W latach gdy miałem lat 7,8 czy 10 było inaczej choć pamiętam pacyfikację PSL Mikołajczykowskiego - przed referendum 3 x TAK z pewnością słyszałeś o takim. Mieli lokal na narożniku Ludowej i Roosevelta. Wśród nich był i były kolega mojego nieżyjącego ojca. Trzymano go (a było to przełom stycznia i lutego) podobno w beczce z zimną wodą na podwórzu budynku (chyba i dziś ten sam adres) ul. Żeleńskiego 2. Ani ten Pan - znajomy już od dawna nie żyje ani nikt z jego dzieci, moich nieletnich wtedy przyjaciół. Mogę zatem ujawnić ich nazwisko (i chyba nie pozostały po nich dzieci?) I wyobraż sobie pamiętam jak opowiadał co w tych dwu czy trzech dniach przeżył (mieszkali na Ludowej w nieistniejącym dziś budynku) - to nie mogliśmy wyjść z podziwu - NIE MIAŁ PRETENSJI DO SWOICH PRZEŚLADOWCÓW byłych "bezpieczników" - pracowników bezpieki, wtedy mówiło się "Ubowców".
I nie zapomnę nigdy jego wypowiedzi "GDYBYŚMY TO MY ZWYCIĘŻYLI TO MOŻE ICH CZEKAŁ BY GORSZY LOS" - Nie wiedziałem, że taką samą kwestię wygłoszę ze sceny PDK w latach 60-tych bodajże 62 czy 63 gdy występowałem na scenie w Pałacu Sprawiedliwości".
W filmie "Podhale w ogniu" - ogniomistrz Kaleń (grany przez Gołasa) mówi po "przesłuchaniu" - WY TO NAWET ZNĘCAĆ SIĘ NIE POTRAFICIE!
Dopiero "dziś" - namnożyło się "szeptanej" opozycji (szeptanej - bo szeptali sobie co słyszeli w radiu Wolna Europa) i namnożyło się "bojowników" i różnych takich kombatantów, którzy gdyby dostali do ręki pistolet czy inny "km" czy "ck" to trzeba by uważać, żeby sobie szkody nim nie zrobili.

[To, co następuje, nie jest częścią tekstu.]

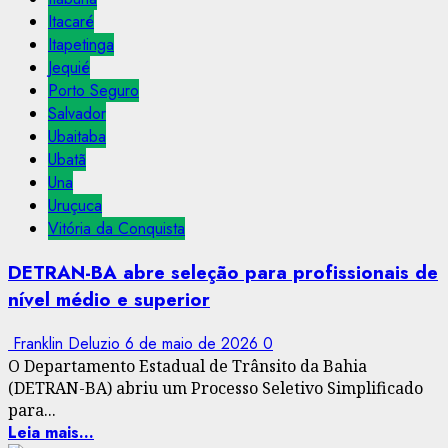
Itacaré
Itapetinga
Jequié
Porto Seguro
Salvador
Ubaitaba
Ubatã
Una
Uruçuca
Vitória da Conquista
DETRAN-BA abre seleção para profissionais de
nível médio e superior
Franklin Deluzio
6 de maio de 2026
0
O Departamento Estadual de Trânsito da Bahia
(DETRAN-BA) abriu um Processo Seletivo Simplificado
para...
Leia mais...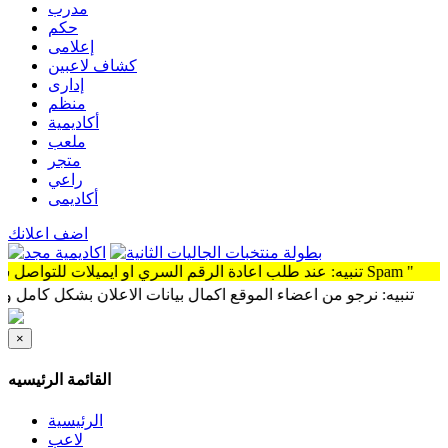
مدرب
حكم
إعلامى
كشاف لاعبين
إدارى
منظم
أكاديمية
ملعب
متجر
راعي
أكاديمى
اضف اعلانك
عادة الرقم السري او ايميلات للتواصل سوف توجد الرساله Spam "
بيه: نرجو من اعضاء الموقع اكمال بيانات الاعلان بشكل كامل وذلك لمشا
×
القائمة الرئيسيه
الرئيسية
لاعب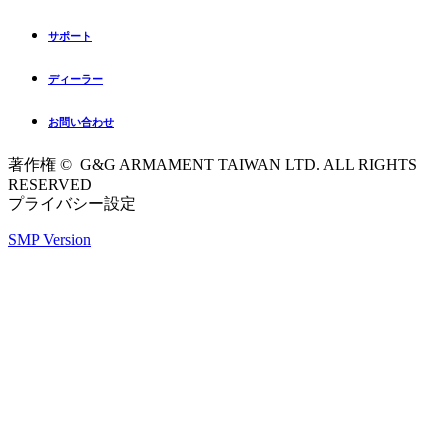
サポート
ディーラー
お問い合わせ
著作権 © G&G ARMAMENT TAIWAN LTD. ALL RIGHTS
RESERVED
プライバシー設定
SMP Version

Znowu nie wierzysz??? Sprawdż listę internowanych ponoć jest dostępna na stronie IPN-u i zobacz ilu z dzisiejszych MĘŻÓW STANU wtedy (w dniu 12/13.12.1981) byli tak aktywni, że zasłużyli na "Internat".
I to by było na tyle. Już to pisałem: życie nie jest ani takie proste ani takie... A napisałem to wszystko po to byś nieco inaczej zobaczył (i nie tylko Ty) byś poznał inne prawdy, bo tak jak napisałem... tyle jest prawd...
Przepraszam a na temat książki obiecuję jeszcze napiszę na pewno!!!